▶ **PROBLEM STATEMENT**: In the data below, one line contains "right ankle: (430, 347)" and a later one contains "left eye: (368, 46)". Print both, with every line between them, exactly and alone.
○ ○ ○ ○
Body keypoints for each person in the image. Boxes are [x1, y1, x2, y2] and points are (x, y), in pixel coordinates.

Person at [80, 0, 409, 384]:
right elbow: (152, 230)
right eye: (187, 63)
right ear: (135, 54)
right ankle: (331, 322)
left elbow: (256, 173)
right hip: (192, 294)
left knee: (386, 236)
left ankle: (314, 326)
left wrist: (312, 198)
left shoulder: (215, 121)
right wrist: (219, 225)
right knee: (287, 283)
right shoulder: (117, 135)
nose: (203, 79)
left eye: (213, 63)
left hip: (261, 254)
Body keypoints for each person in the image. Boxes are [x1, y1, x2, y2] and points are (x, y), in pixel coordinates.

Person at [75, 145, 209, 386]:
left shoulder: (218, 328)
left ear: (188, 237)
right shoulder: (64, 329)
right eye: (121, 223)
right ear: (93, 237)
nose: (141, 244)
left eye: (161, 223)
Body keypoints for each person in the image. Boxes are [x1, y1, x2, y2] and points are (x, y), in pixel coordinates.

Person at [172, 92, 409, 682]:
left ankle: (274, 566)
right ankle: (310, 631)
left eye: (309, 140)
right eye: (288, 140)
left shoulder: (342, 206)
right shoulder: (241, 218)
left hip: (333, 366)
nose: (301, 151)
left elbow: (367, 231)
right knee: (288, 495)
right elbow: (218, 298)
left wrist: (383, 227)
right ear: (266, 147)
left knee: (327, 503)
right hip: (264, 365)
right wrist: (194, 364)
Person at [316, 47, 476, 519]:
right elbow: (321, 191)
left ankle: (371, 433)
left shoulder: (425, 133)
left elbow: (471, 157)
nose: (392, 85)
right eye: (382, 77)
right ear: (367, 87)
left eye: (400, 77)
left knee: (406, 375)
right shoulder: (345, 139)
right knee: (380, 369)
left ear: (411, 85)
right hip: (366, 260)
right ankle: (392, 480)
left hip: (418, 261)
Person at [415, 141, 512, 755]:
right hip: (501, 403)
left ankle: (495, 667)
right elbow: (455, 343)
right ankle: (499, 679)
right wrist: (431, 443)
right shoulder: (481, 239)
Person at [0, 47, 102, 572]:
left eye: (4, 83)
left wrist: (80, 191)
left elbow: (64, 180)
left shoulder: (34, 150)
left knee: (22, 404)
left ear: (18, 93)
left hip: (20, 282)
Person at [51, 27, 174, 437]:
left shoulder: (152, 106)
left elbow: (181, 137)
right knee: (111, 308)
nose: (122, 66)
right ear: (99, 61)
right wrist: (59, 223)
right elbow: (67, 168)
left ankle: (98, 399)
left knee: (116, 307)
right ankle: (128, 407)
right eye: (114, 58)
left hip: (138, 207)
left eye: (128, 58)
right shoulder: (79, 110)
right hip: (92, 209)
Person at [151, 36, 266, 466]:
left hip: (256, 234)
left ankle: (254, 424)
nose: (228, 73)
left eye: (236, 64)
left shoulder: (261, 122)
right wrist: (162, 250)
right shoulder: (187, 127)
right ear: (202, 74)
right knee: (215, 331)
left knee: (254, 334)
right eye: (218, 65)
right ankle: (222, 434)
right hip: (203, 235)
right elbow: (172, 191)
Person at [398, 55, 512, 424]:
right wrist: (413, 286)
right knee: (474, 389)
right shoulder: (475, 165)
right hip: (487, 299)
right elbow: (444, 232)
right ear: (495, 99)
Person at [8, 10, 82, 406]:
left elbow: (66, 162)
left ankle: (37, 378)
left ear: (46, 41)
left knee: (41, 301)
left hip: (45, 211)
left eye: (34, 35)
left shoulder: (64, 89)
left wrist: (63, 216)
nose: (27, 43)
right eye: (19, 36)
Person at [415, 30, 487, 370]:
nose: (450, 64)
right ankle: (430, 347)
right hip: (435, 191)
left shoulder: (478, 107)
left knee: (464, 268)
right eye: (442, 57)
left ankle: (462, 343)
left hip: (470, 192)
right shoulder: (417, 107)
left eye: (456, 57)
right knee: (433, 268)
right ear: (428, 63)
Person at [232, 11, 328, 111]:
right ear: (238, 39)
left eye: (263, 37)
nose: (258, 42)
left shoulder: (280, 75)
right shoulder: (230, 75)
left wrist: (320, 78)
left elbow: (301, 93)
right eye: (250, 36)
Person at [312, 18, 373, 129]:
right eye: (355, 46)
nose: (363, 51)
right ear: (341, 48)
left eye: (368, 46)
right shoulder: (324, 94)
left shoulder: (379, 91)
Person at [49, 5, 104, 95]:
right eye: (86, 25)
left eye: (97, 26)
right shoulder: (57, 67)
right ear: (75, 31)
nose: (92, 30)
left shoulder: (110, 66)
○ ○ ○ ○
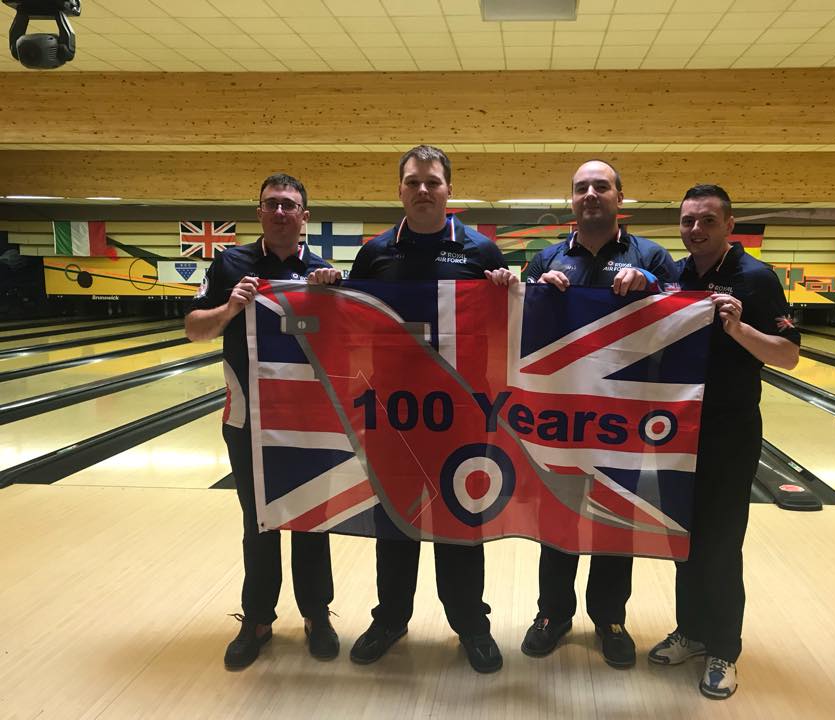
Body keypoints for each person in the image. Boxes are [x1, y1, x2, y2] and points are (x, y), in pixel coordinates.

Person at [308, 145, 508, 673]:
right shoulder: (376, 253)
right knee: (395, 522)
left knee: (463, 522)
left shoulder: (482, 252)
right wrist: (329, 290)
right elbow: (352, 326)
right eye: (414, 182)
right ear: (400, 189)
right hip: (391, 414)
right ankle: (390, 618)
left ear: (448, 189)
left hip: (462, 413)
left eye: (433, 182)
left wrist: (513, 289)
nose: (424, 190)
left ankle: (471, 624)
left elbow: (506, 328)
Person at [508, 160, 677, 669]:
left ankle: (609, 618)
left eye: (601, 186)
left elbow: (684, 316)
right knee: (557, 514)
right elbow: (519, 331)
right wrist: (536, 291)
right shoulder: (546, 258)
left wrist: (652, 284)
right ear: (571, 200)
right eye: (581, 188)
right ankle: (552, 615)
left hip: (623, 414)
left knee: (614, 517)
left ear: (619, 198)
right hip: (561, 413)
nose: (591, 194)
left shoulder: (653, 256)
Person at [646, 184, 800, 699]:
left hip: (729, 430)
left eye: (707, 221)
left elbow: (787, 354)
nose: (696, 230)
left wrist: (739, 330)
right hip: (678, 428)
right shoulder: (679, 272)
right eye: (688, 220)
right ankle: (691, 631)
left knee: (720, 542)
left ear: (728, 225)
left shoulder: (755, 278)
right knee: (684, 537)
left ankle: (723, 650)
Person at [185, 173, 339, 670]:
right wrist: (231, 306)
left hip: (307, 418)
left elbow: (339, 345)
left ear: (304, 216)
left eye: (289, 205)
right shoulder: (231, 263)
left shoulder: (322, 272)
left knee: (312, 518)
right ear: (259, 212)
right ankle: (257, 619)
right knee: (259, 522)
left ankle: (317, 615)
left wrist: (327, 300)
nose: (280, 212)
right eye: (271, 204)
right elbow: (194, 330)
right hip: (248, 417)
○ ○ ○ ○
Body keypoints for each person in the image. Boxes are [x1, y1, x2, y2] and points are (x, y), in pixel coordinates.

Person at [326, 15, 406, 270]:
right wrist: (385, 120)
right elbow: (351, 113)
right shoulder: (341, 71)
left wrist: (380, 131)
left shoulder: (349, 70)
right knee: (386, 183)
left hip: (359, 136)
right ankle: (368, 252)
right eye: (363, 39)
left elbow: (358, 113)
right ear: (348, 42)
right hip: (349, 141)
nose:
○ ○ ○ ○
▶ **ANSWER BOX**:
right ankle: (430, 347)
right hip: (435, 191)
left shoulder: (478, 107)
left knee: (464, 268)
right eye: (442, 57)
left ankle: (462, 343)
left hip: (470, 192)
right shoulder: (417, 107)
left eye: (456, 57)
right knee: (433, 268)
right ear: (428, 63)
Person at [232, 11, 328, 111]:
right ear: (238, 39)
left eye: (263, 37)
nose: (258, 42)
left shoulder: (280, 75)
right shoulder: (230, 75)
left wrist: (320, 78)
left elbow: (301, 93)
right eye: (250, 36)
Person at [312, 18, 373, 129]:
right eye: (355, 46)
nose: (363, 51)
right ear: (341, 48)
left eye: (368, 46)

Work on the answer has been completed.